* **Görev A**
Satırlardan kaçı "pelo" dizesini içeriyor? Yalnızca bu sayıyı verin.

═════ Kaynak metin

Türk dizi sektörünün hedefi 1 milyar dolarlık satış

- Halihazırda yıllık 350 milyon dolarlık satış geliri elden Türk dizi sektörü, 2023'e kadar Güney Asya ve Uzakdoğu'ya ulaşarak 1 milyar dolarlık pazar hacmini yakalamayı hedefliyor - İTO Yönetim Kurulu Üyesi ve MIPCOM Komitesi Başkan Yardımcısı Soylu: - "Türk dizi sektörü on yılda 350 milyon dolarlık gelire ulaştı, 1 milyar dolar hiç zor değil. Sektör, yasal ve mali düzenlemelerle desteklenirse bu hedef Türkiye için küçük bile kalacaktır" - "Cannes'da fuar alanından çıkıp ana caddede yüründüğünde göze çarpan reklamların, yol boyu düzenlenen tanıtım ve aktivitelerin neredeyse yarısı Türkler tarafından yapılıyor" - İTO Yönetim Kurulu Üyesi Özden: - "Dünyaya 'dizi' kelimesini kabul ettirdik. Türk standına gelen müşteriler sattığımız içeriklere 'Turkish dizi' şeklinde hitap ediyor"

══════════
═════ Verilen satırlar

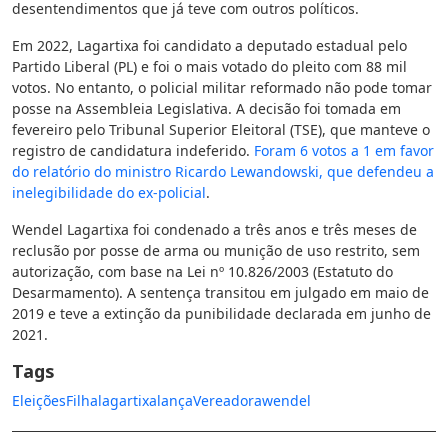
desentendimentos que já teve com outros políticos.
Em 2022, Lagartixa foi candidato a deputado estadual pelo
Partido Liberal (PL) e foi o mais votado do pleito com 88 mil
votos. No entanto, o policial militar reformado não pode tomar
posse na Assembleia Legislativa. A decisão foi tomada em
fevereiro pelo Tribunal Superior Eleitoral (TSE), que manteve o
registro de candidatura indeferido.
Foram 6 votos a 1 em favor
do relatório do ministro Ricardo Lewandowski, que defendeu a
inelegibilidade do ex-policial
.
Wendel Lagartixa foi condenado a três anos e três meses de
reclusão por posse de arma ou munição de uso restrito, sem
autorização, com base na Lei nº 10.826/2003 (Estatuto do
Desarmamento). A sentença transitou em julgado em maio de
2019 e teve a extinção da punibilidade declarada em junho de
2021.
Tags
Eleições
Filha
lagartixa
lança
Vereadora
wendel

══════════

* **Görev B**
Kaynak metne göre Türk dizi sektörünün halihazırdaki yıllık satış geliri ne kadar?

* **Görev çözümü A**
2

* **Görev çözümü B**
Yıllık 350 milyon dolar.